In 1939, at the outbreak of WWII and seven years after having been ordained to the priesthood, Rev. Michael Joseph Dalton (May 5, 1902 - April 6, 2009) volunteered to join the Essex Scottish Regiment of the Canadian Army.

Although he could have avoided front line service due to his age and position, he insisted that it was his duty to serve. Father Mike saw active duty in England, France, Belgium, The Netherlands and Germany.

Father Mike was known to work on the front lines of military combat and often marched with his men, carrying their weapons when they grew fatigued. He was known to drive his jeep, often against orders, to the front lines of combat in order to hear confessions

Saying Mass until his death - just one month shy of his 107th birthday - Father Mike was believed to have been the oldest Catholic priest in Canada and Canada's oldest surviving serviceman from World War II. Father Mike kept a war diary documenting his service during the years 1939-1946. In 1979 he donated it to the National Archives of Canada.

Please join me as I transcribe his writings online.

In The Service - Of God

Total War Diary: Introduction to Service
Father Mike Dalton was stretching his long limbs, down Goyeau Street, in a very brisk walk.  As he approached the Windsor-Detroit tunnel his thoughts were soaring along on his recent decisions, and at times, he was already on a ship bound for England.

Listening daily to radio reports, the Germans concentrated on Poland’s border, August of 1939, he realized these were not just war games.  When England declared War September 1, 1939, he waited a few days until Canada declared War and then shot off a note to Bishop Kidd.

September 1, 1939

Your Excellency,

If you are called upon to furnish Chaplains for the Service, I shall be ready - on land or sea or air.

Yours in Christ,
Mike Dalton

As he strode along to keep an appointment he turned over his decision.

For these demanding times, life as an assistant of St.

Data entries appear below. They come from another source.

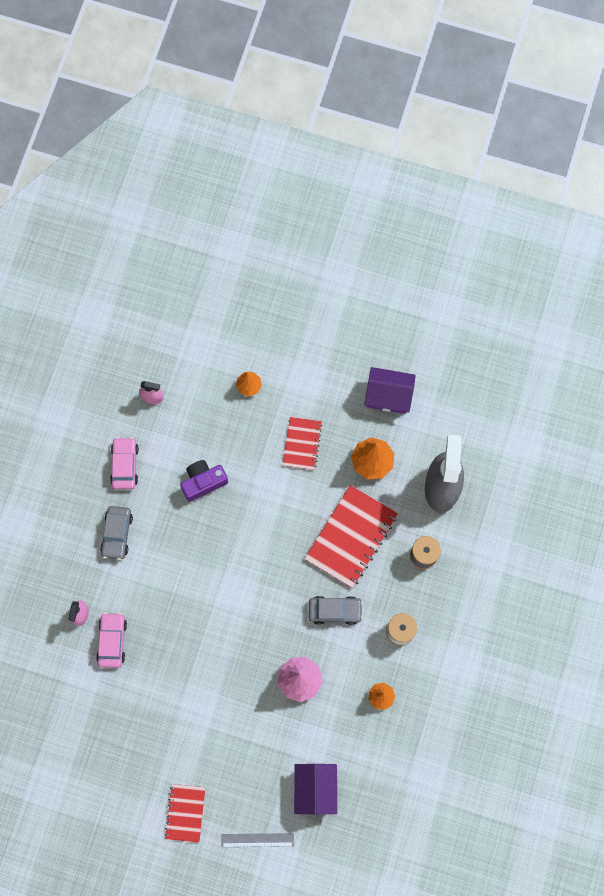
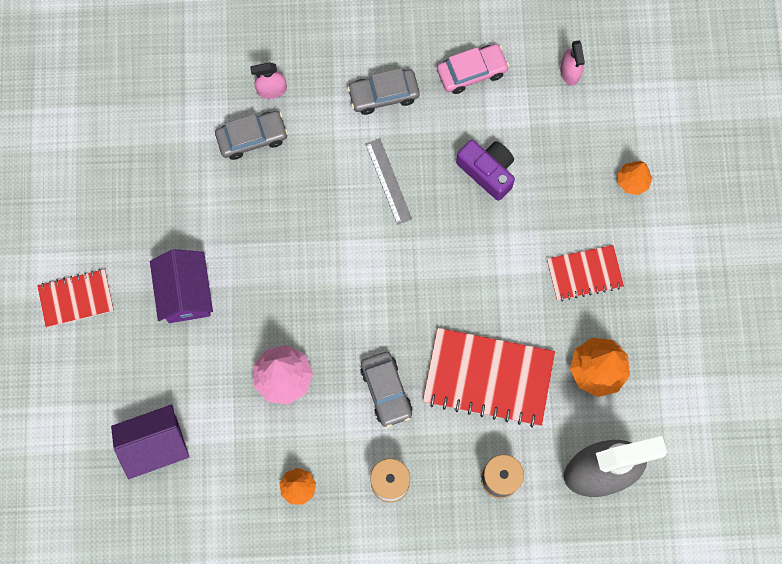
camera: 70 degrees right, 0 degrees up
pink car [96,612,127,668] -> grey car [215,111,288,160]
grey ruler [222,833,294,847] -> grey ruler moved to [365,138,412,225]
purple house [364,367,416,414] -> purple house moved to [150,249,213,323]

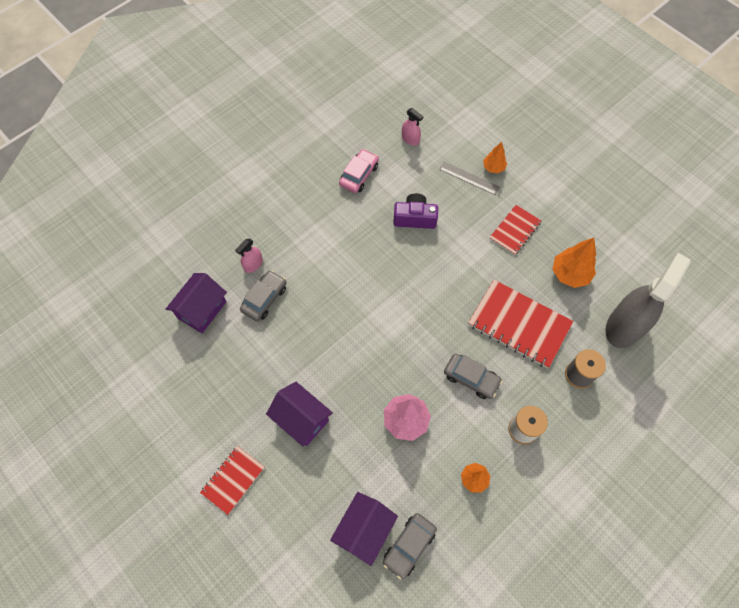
camera: 40 degrees left, 10 degrees down
grey car [347,68,420,115] -> grey car moved to [383,513,437,580]
grey ruler [365,138,412,225] -> grey ruler moved to [439,162,500,195]
red notebook [423,328,555,427] -> red notebook turned 60 degrees clockwise [468,280,573,368]
none -> purple house [166,273,227,333]

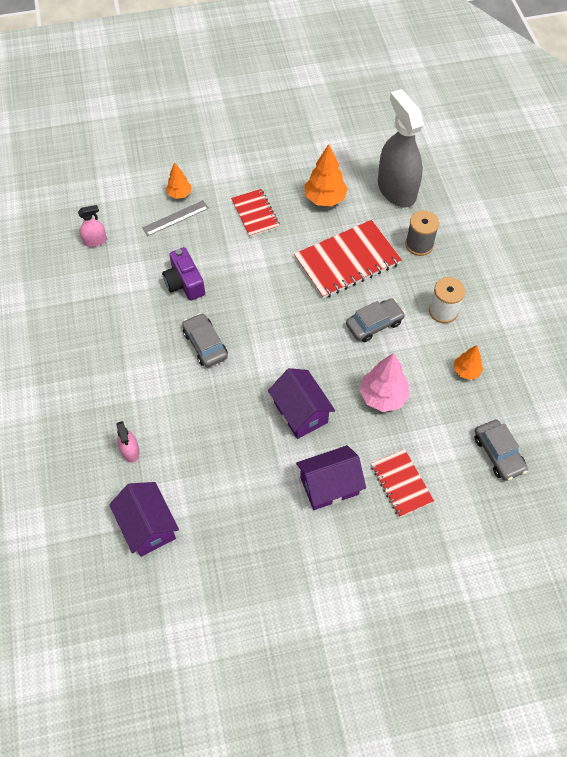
camera: 60 degrees left, 5 degrees down
red notebook [200,446,265,515] -> red notebook moved to [371,449,434,517]
grey car [240,270,287,321] -> grey car moved to [182,313,228,367]
purple house [330,492,398,566] -> purple house moved to [268,368,335,439]
pink car [339,149,379,193] -> none
purple camera [393,193,438,229] -> purple camera turned 60 degrees counterclockwise [162,247,205,301]

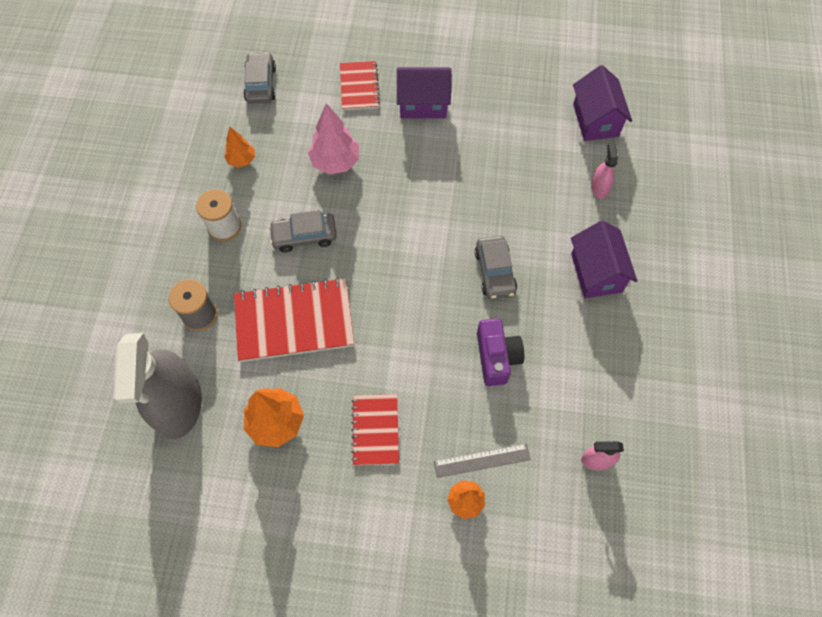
camera: 160 degrees left, 5 degrees up
purple house [268,368,335,439] -> purple house moved to [571,220,637,299]

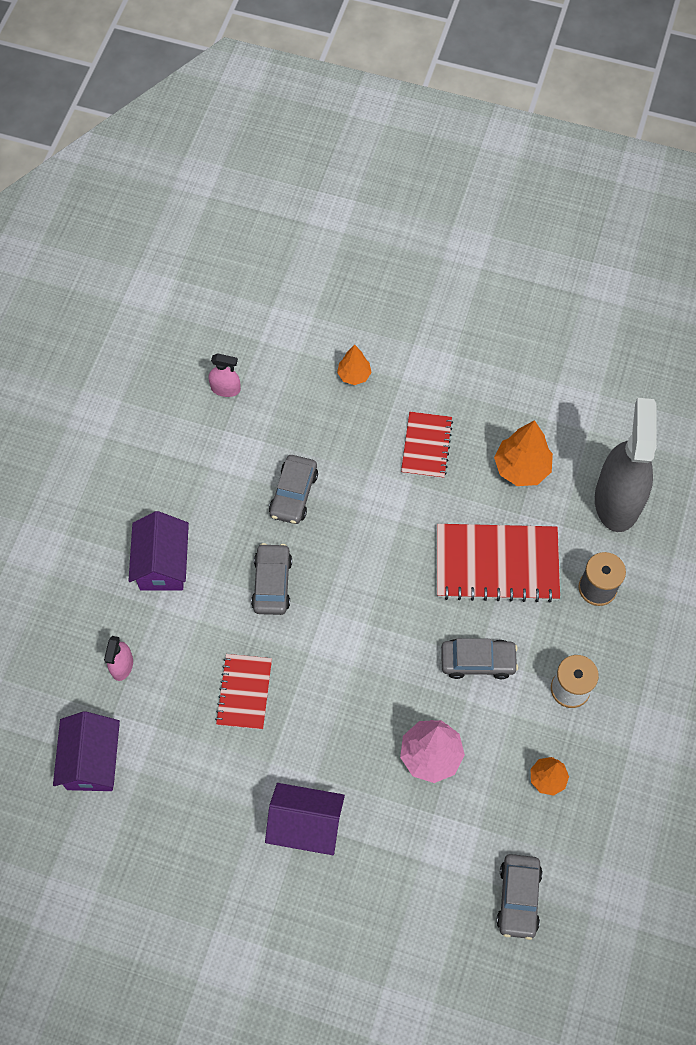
camera: 170 degrees left, 0 degrees up
red notebook [340,61,380,110] -> red notebook moved to [215,654,272,730]
grey ruler [434,444,531,478] -> none
purple camera [477,318,524,386] -> grey car [269,455,318,524]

Alphonsus, Windsor, Ontario, Canada, was too comfortable.  Under the shadow of the brilliant flame of truth of the red sanctuary lamp, he volunteered his own sacrifice, little or big.

Very busy with his thoughts, he ran into his brother Walter who was hurrying out of the Windsor-Detroit Tunnel.  With no preliminaries, no nonsense about him, Walter blurted out:

“Don’t you know that War is near?  Why don’t you enlist?”

Father Mike answered: “My father at eighty-two years may not like my running away from him.”

Walter Retorted, testily: “Live your own life.”

Father Mike’s decision had been made but he wanted his brother’s reaction before he told his Dad.

In a few weeks Major Rev. T. McCarthy of Sarnia took him to Colonel Art Pearson to pledge loyalty to go anywhere on earth as a Chaplain.